Jaunsari tribes remained underdeveloped as they possessed a small amount of land and could not adapt to cultivation. They could hardly sustain their living through animal husbandry and a little from agricultural produce.
Jaunsar-Bawar region sprawls over 1002 km tribal valley which houses more than 400 villages. The Jaunsari tribe mainly consists of Khasas comprising Rajputs namely Rai, Rana, Chauhans, Tomar, Rawat, Negi, Rathore, Jhinkwan etc, Brahmins the high caste people comprising Sharma, Joshi, Nautiyal, Luhar, Bajgi are the middle caste people and Doom comprising Dalit, Kolta are the low caste people.
The Rajputs and Brahmins are landowners having high status in the society. The Luharas are artisans who work as ironsmiths and goldsmiths. The Bajgi are drummers who play drums in religious, social and cultural functions. The Kollandless are labors who work in the farms and houses of Khasa people. Khasa are the landholders and cultivators who are financially strong. Khasa people play a pivot role in the social, economic and political life of all sections of people. The Koltas are low caste people who work as menials and are treated as untouchables by the high caste people.
The Jaunsar-Bawar region is underdeveloped; the tribal people of Jaunsar live a solemn life and they have little or no interaction with the outside world.
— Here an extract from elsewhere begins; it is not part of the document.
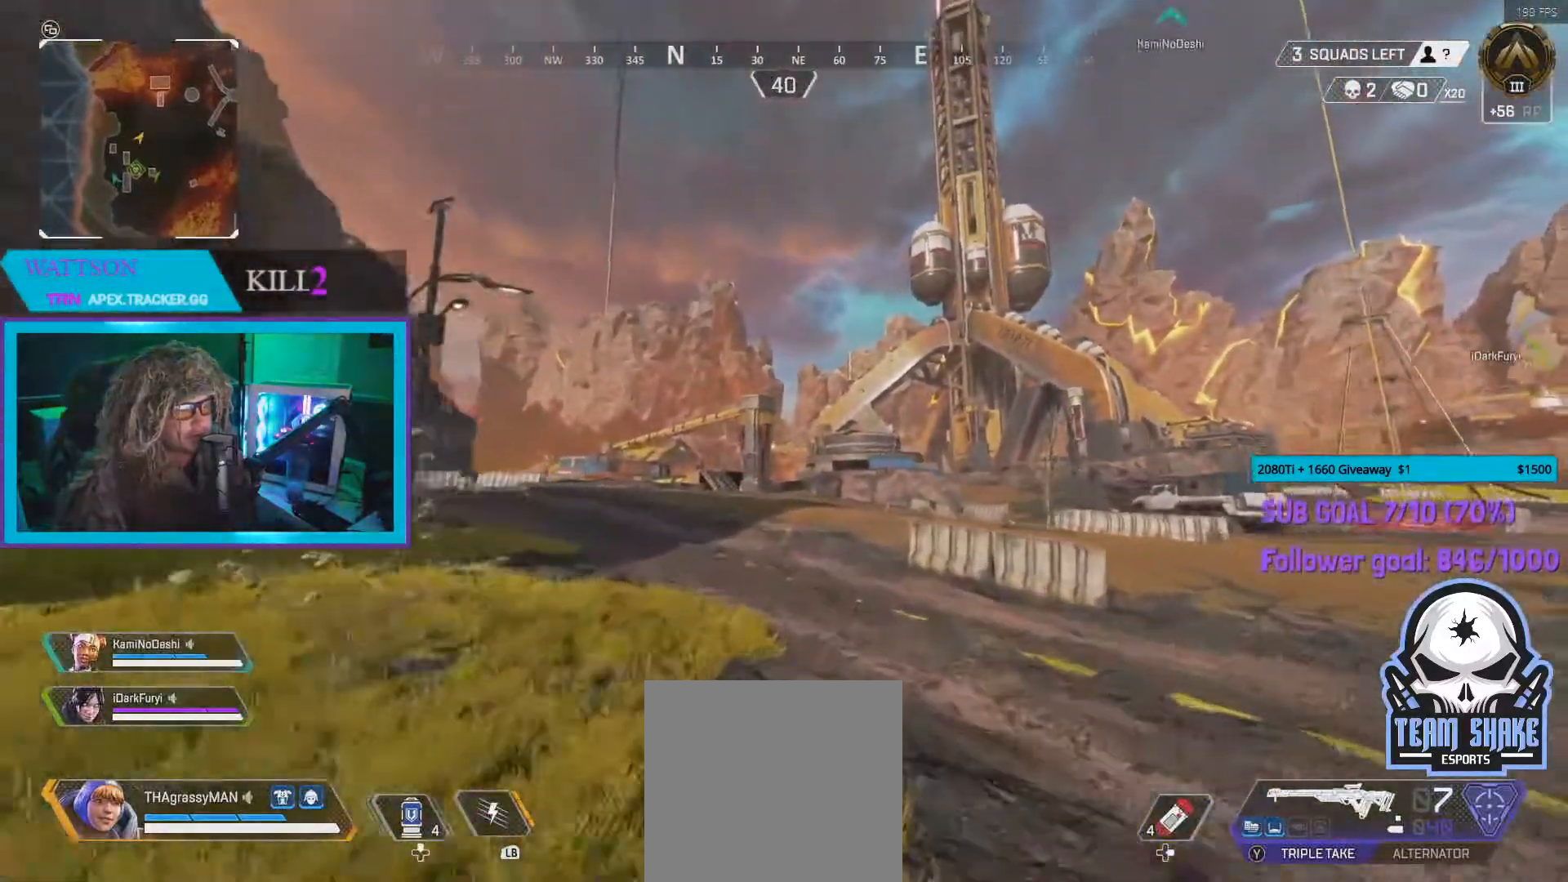
{"buttons": ["R1"], "left_stick": "up", "right_stick": "center", "events": [[50, "R1", "down"], [150, "R1", "up"], [233, "R1", "down"], [283, "R1", "up"], [417, "R1", "down"]]}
The plight of the tribal communities of Jaunsar-Bawar is such that there is dearth of education, there is no source of livelihood except animal husbandry, the people have little knowledge about the outside world, there are no motorable roads in Jaunsar and the lack of medical facilities have resulted in the death of a number of people. Hence, the tribal people of Jaunsar have lagged behind. The present scenario can only be changed if development takes place in Jaunsar which is only possible if the government takes effective measures for the rapid growth of this region.
While our country is emerging as ‘Digital India’ there is hardly anybody in Jaunsar who can boast about digitization and debate on the matter as they are deprived of such facilities. Therefore, new technology should be introduced in the region for fostering growth. The nation can only progress if it focuses on the growth of vulnerable areas as they are the ones who are in dire need of development.
In 2005, the practice of bonded labor was reported again in Jaunsar-Bawar region. According to the report those who were working as bonded labors belonged to the poorest local communities like Koltas, Das, and Bajgi. These tribal communities were the victims of malpractice of bonded labor for generations which was being practiced by their richer counterparts. Hence, the government made a separate legislation for this area due to non-availability of local land records. Therefore, The Jaunsar Bawar Zamindar Abolition of Land Reform Act 1956 (U.P. Act XI of 1956) came into form in July 1961. This is a matter of concern that despite concerted action for the last five decades, the curse of bondage still persists. Bonded labor is worse than untouchability. It stands abolished under our constitution and clearly indicates the violation of human rights. Similarly, the problem of indebtedness has been widely ruining the economy of the tribal people which has lead to bonded labor, land alienation and forcing them to live in acute poverty.
About 47.55% population in India is accounted for non-scheduled tribes and denotified tribes as Jaunsari are about 85.23%. The tribes have suffered from economic devastation due to ecological changes brought by rapid development in tribal areas. This has made their survival extremely difficult despite their incessant efforts at adapting under changing circumstances which has resulted in unemployment, women’s drudgery, dislocation and rupture of tribal socio-cultural life and value system. The construction of dams and hydro-electric power projects has threatened indigenous people which have resulted in migration. Thus, the degraded environment and the prevailing development process has not only damaged the culture of tribals in India but have also affected the traditional sources of livelihood of tribal people. The rampant growth and development process has lead to cutting down of forests which has hindered the source of livelihood of Jaunsari tribes who are engaged in making medicines from the medicinal properties found in the varied plants of Jaunsar-Bawar region.